Critical Race Theory… Continued

Critical Race Theory... Continued

Joyce Krawiec serves in the North Carolina Senate. She represents Davie County and Forsyth County, NC. Christian, wife, mother, small business owner, and conservative.

Last week I wrote about Critical Race Theory that is being presented in some schools. I got lots of feedback. Thank you for reading and for your comments.

 

Most of the comments were from parents expressing their concerns about what  children are hearing in the classroom.  They are concerned about the divisive nature of  the theory that white children are privileged because of their skin color and black children are victims of those same children? This is wrong and dangerous for all our children. They are all innocent victims in this ideology. 

 

North Carolina’s Lt. Governor, Mark Robinson, set up a task force in March to look at this issue. It caught his attention when a student was asked to write about a prominent black person who had influenced her life. The student chose to write about the Lt. Governor (who is black) and was told he didn’t qualify. He became interested and decided to look deeper. 

 

The task force is called Fairness and Accountability in the Classroom for Teachers and Students, F.A.C.T.S. The reason for the task force was due to concerns, expressed by parents and teachers, about cultural indoctrination in classrooms, especially CRT. The group consists of educators from elementary school to university professors as well as parents and administrators. A portal was set up for the task force to receive submissions from the public regarding their concerns. 

 

Carolina Journal recently reported on some of the submissions and details of CRT in our classrooms. It is stunning.

 

Some parents reported their Academically or Intellectually Gifted students were assigned ‘Stamped: Racism, Antiracism and You.’ Other parents reported their elementary students received vocabulary sheets that list Donald Trump as an example of ‘xenophobic.’ North Buncombe High School seniors claim that the teacher uses a sociology class as a social justice course and requires white students to list their white privilege and apply Marxism as the solution.

 

One teacher writes, “We all know this is a political movement, not just a teachers rights movement. By encouraging students we are turning them into political activists.”

 

Another group of high school students, in an American History class, were asked to identify institutional racism in the United States and were presented with “police unions and judicial system” as correct answers. Children at Sycamore Creek Elementary School were given an assignment of exalting Vice President Kamala Harris. 

 

A Wake County teacher reports being ostracized for “not being WOKE” and the school principal calls to “teach for social justice.” The teacher claims that professional development is dominated by issues of race, far left policies as well as LGBTQ politics.

 

Wake County gained national attention in a report in the City Journal. The headline reads “North Carolina’s largest school district launches a campaign against “whiteness in educational spaces.” An equity based teachers conference held sessions on “whiteness,” “microaggressions,” “racial mapping,” and encouraged educators to form “equity teams” and push the new party line: “antiracism.”

 

The article points out that parents should be considered an impediment to social justice, according to teachers at a conference.
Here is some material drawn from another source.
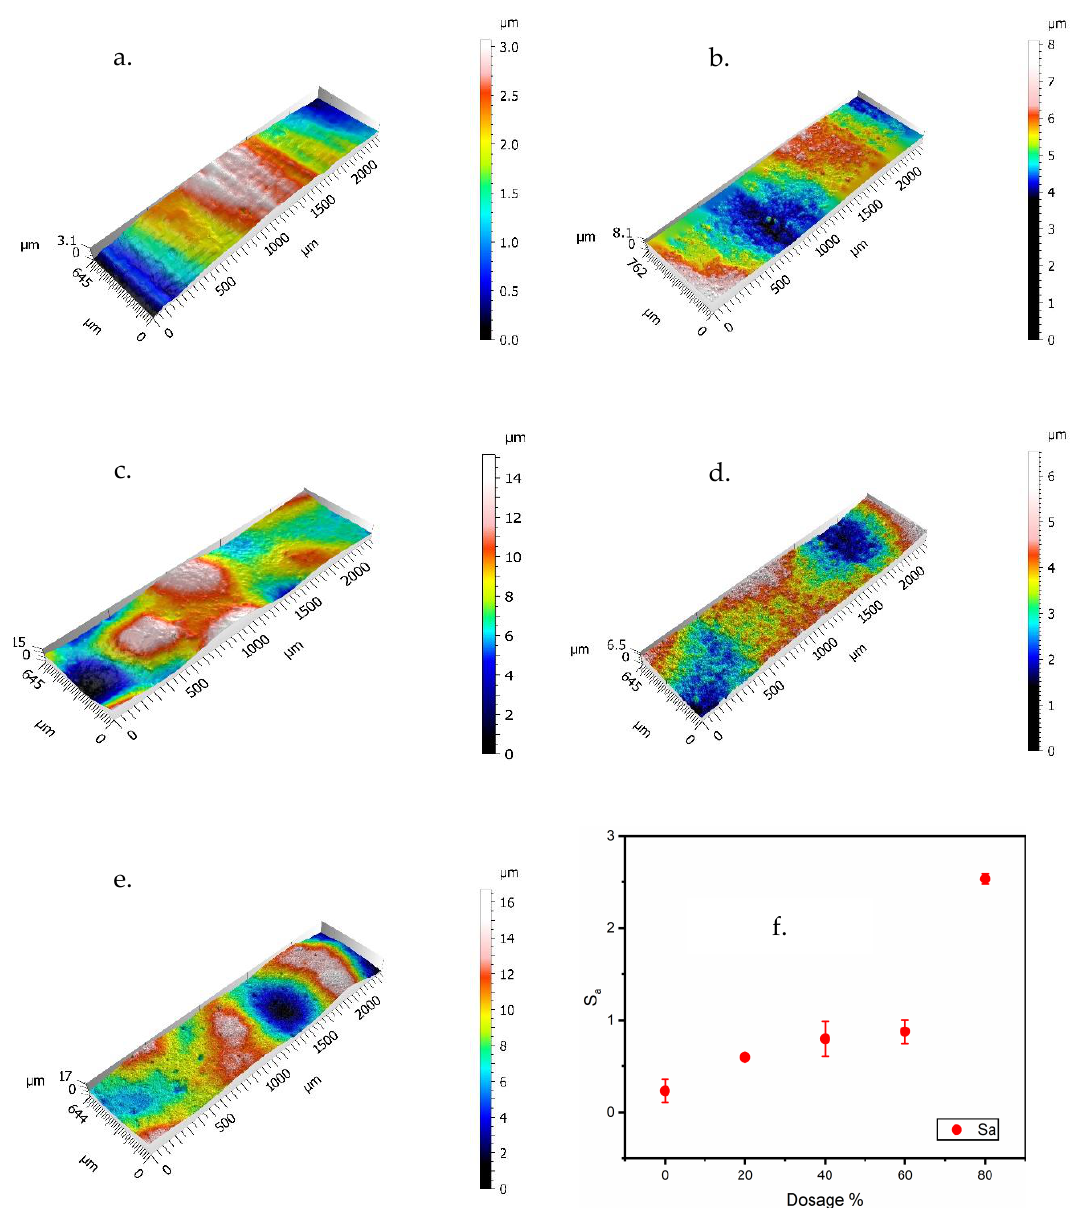
Figure 4. ( a–e ) Confocal maps and ( f ) surface roughness (S a ) values of the coating surfaces. ( a ) Control-PC; ( b ) Zn–20%-PC; ( c ) Zn–40%-PC; ( d ) Zn–60%-PC; ( e ) Zn–80%-PC; ( f ) S a values. As the handheld film thickness gauge probe had a sizeable near-flat tip area (diameter ≈ 12 mm), the measured thickness was the distance from the substrate to the multiple asperity peaks on the coating surface. For the same measured film thickness, coating films with a higher zinc content had a higher surface roughness and therefore a lower true film thickness, i.e., less coating material was deposited onto the substrate. The effect of this difference on the protective performance of the coatings was investigated. The surface quality, as represented by the specular gloss at 60 ◦ , DOI (distinctness- of-image), and reflection haze values, is plotted in Figure 5a. The gloss and DOI values decreased with increasing zinc dosage, showing the same trend as the surface roughness value S a .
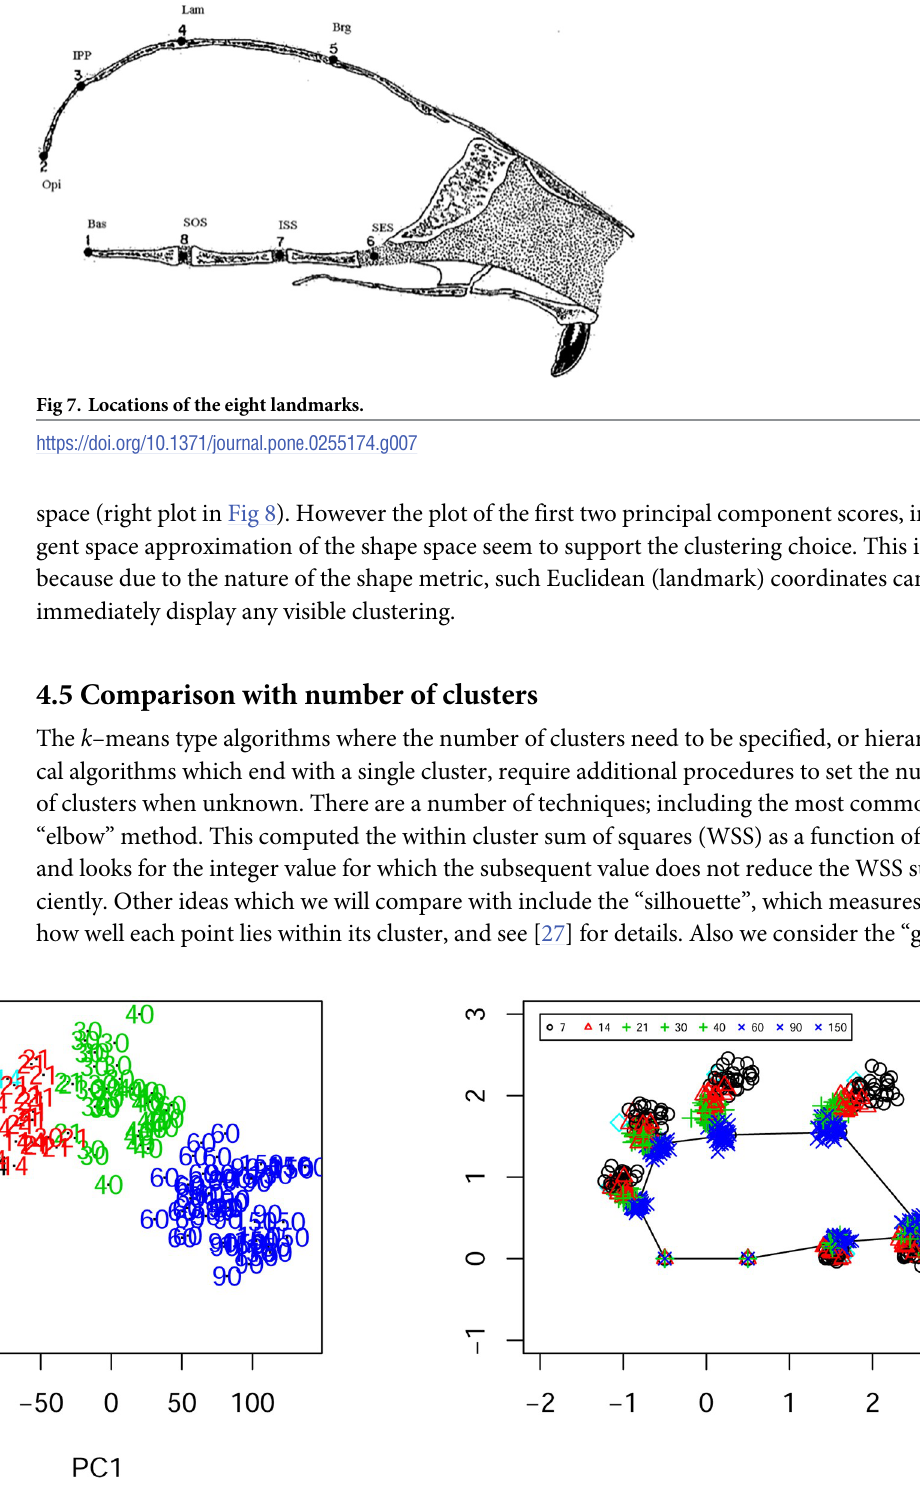
Fig 8. Clustering of the rats data. Left plot: the coordinates of the first two principal components in the tangent space; Right plot: Landmarks represented by symbols and colours based on the clusterings.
One teacher asked, “how do you deal with parent push back?” The answer was to ignore parents and push the ideology of antiracism directly to students. Some comments made by teachers  were “You can’t let parents deter you from your work,” white parents’ children are benefitting from the system of whiteness, and children are not learning at home about diversity (LGBTQ, race, etc).” Teachers are told they have an obligation to subvert parents’ wishes. They are told that “pushback” is because white parents fear “that they are going to lose something,” and it’s “hard to let go of power and privilege.” www.city-journal.org 

 

Wake County has an official Equity in Action plan. It was founded in 2013 and has a $1 million budget. The office hosted a series of “courageous conversations” about race and asked participants to consider how “whiteness” contributes to “police shootings of unarmed African Americans,” “acts of domestic terrorism,” and “unending racial inequity in schools, housing, criminal justice and hiring.”

 

 This isn’t new stuff. It’s been going on under the radar for some time. Once again, we can look at one positive benefit of the pandemic. Parents have found out exactly what their children are learning in schools and it’s not a pretty sight.  It’s not just reading, writing and arithmetic.